IntEnzyDB Homepage

Image of IntEnzyDB cover page

A Brief Introduction

A relational database for enzymes, stores clean and tabulated structural and catalytic data for enzyme. This database contains curated experimentally characterized kinetics parameters (i.e., 4037 kcat/KM values) with experimental conditions for 686 enzymes, 2540 single amino acid substitution mutants, with reactions on 929 substrates. The experimental temperature range of 95% of the curated data is 295.15 to 343.15 K. This database also contains 8086 PDB structures with chain level, amino acid level and atom level information corresponding to the kinetics parameters. The enzymes in IntEnzyDB catalyze 6 types of chemical reactions. These enzymes are Oxidoreductases (EC 1), Transferases (EC 2), Hydrolases (EC 3), Lyases (EC 4), Isomerases (EC 5), and Ligases (EC 6).

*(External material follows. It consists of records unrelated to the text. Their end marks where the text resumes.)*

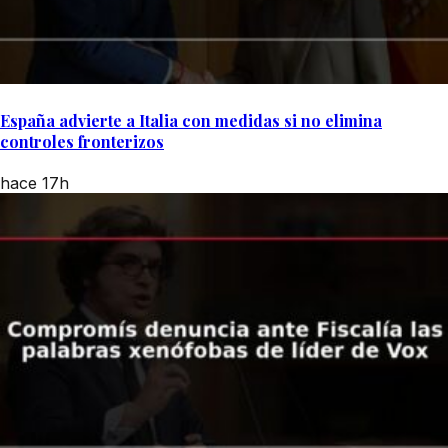
España advierte a Italia con medidas si no elimina
controles fronterizos
hace 17h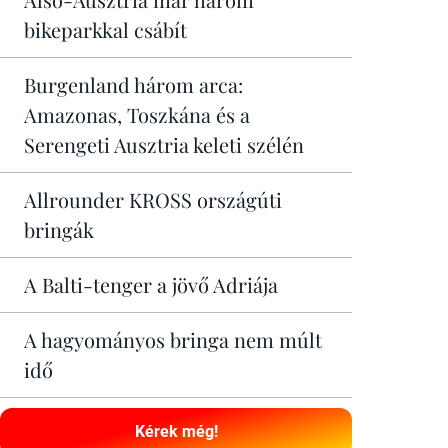
bikeparkkal csábít
Burgenland három arca:
Amazonas, Toszkána és a
Serengeti Ausztria keleti szélén
Allrounder KROSS országúti
bringák
A Balti-tenger a jövő Adriája
A hagyományos bringa nem múlt
idő
Kérek még!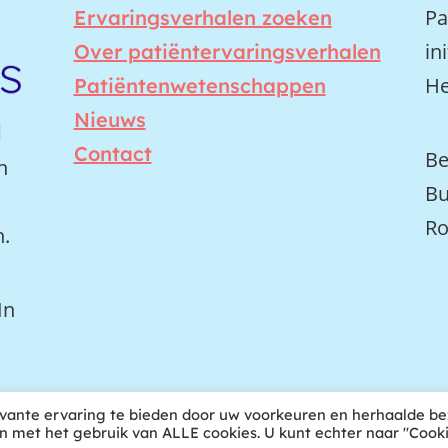
Pa
Ervaringsverhalen zoeken
in
Over patiëntervaringsverhalen
He
Patiëntenwetenschappen
Nieuws
Contact
Be
n
Bu
Ro
n.
In
vante ervaring te bieden door uw voorkeuren en herhaalde b
in met het gebruik van ALLE cookies. U kunt echter naar "Cooki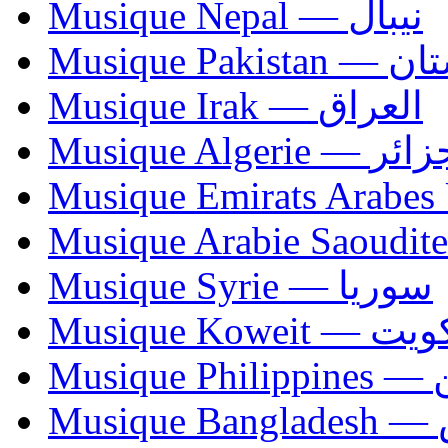
Musique Nepal — نيبال
Musique Paki
Musique Irak — العراق
Musique Algerie —
Musique Syrie — سوريا
Musique Koweit 
Mus
Mu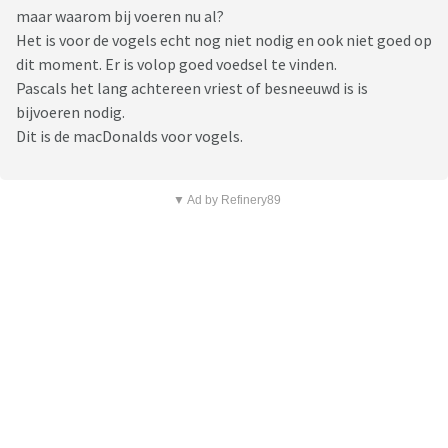
maar waarom bij voeren nu al?
Het is voor de vogels echt nog niet nodig en ook niet goed op
dit moment. Er is volop goed voedsel te vinden.
Pascals het lang achtereen vriest of besneeuwd is is
bijvoeren nodig.
Dit is de macDonalds voor vogels.
▼ Ad by Refinery89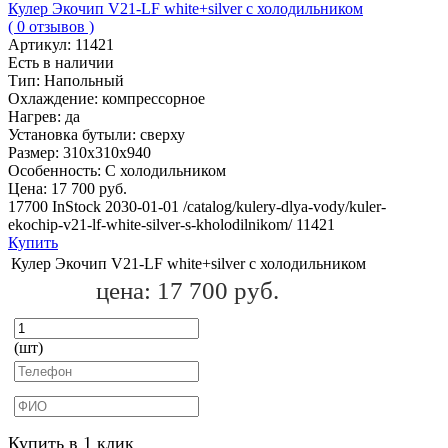
Кулер Экочип V21-LF white+silver с холодильником
( 0 отзывов )
Артикул:
11421
Есть в наличии
Тип:
Напольный
Охлаждение:
компрессорное
Нагрев:
да
Установка бутыли:
сверху
Размер:
310х310х940
Особенность:
С холодильником
Цена:
17 700 руб.
17700
InStock
2030-01-01
/catalog/kulery-dlya-vody/kuler-
ekochip-v21-lf-white-silver-s-kholodilnikom/
11421
Купить
Кулер Экочип V21-LF white+silver с холодильником
цена:
17 700 руб.
(шт)
Купить в 1 клик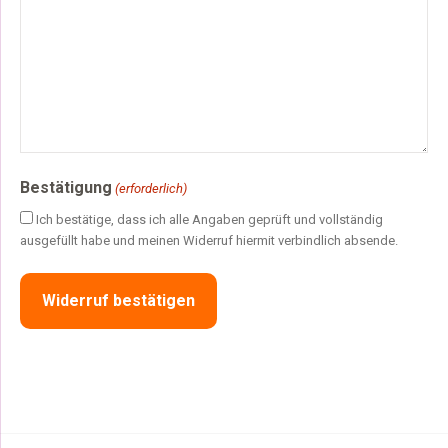
Bestätigung
(erforderlich)
Ich bestätige, dass ich alle Angaben geprüft und vollständig
ausgefüllt habe und meinen Widerruf hiermit verbindlich absende.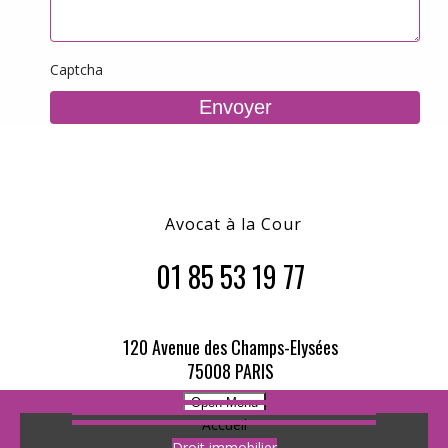
Captcha
Avocat à la Cour
01 85 53 19 77
120 Avenue des Champs-Elysées
75008 PARIS
Open Menu
Accueil
Droit immobilier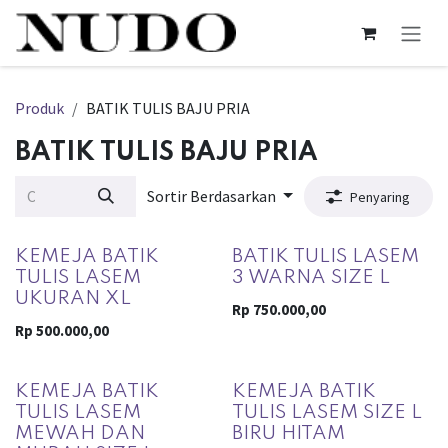
Skip ke Konten
Produk
BATIK TULIS BAJU PRIA
BATIK TULIS BAJU PRIA
Sortir Berdasarkan
Penyaring
KEMEJA BATIK
BATIK TULIS LASEM
TULIS LASEM
3 WARNA SIZE L
UKURAN XL
Rp
750.000,00
Rp
500.000,00
KEMEJA BATIK
KEMEJA BATIK
TULIS LASEM
TULIS LASEM SIZE L
MEWAH DAN
BIRU HITAM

The reason why we build this database

We built IntEnzyDB to resolve the challenges for collecting, cleaning and integrating enzyme structural data and kinetics data that stored in different databases (e.g., PDB, UniProt, BRENDA, and SABIO-RK) with various data formats and standards. With IntEnzyDB, it’s easier to explore the properties and spatial distributions for rate-enhancing mutations across a diverse range of hydrolase sequences, functions, and substrate types. Specially designed for advanced statistical analysis and data-driven modeling, IntEnzyDB enhances the efficiency of data preprocessing and provide the data formatted ready for modeling.

Database architecture

IntEnzyDB has a flattened data structure to facilitate advanced statistical analysis and data-driven modeling. There are total of 5 tables stored in IntEnzyDB, the three structural tables contain cleaned chain-level, amino acid-level, atom-level enzyme structural information derived from RCSB PDB. The other kinetics table stores the cleaned kinetics data derived from BRENDA and Sabio-RK. The reference table contains one-to-one kinetics and PDB structure mapping information with foreign keys PDB ID, Chain ID, and UniProtKB. The kinetics and structure mapping in this table was generated using in-house alignment and filtration methods, having PDB ID and Chain ID to UniProtKB mapping along with enzyme active site location.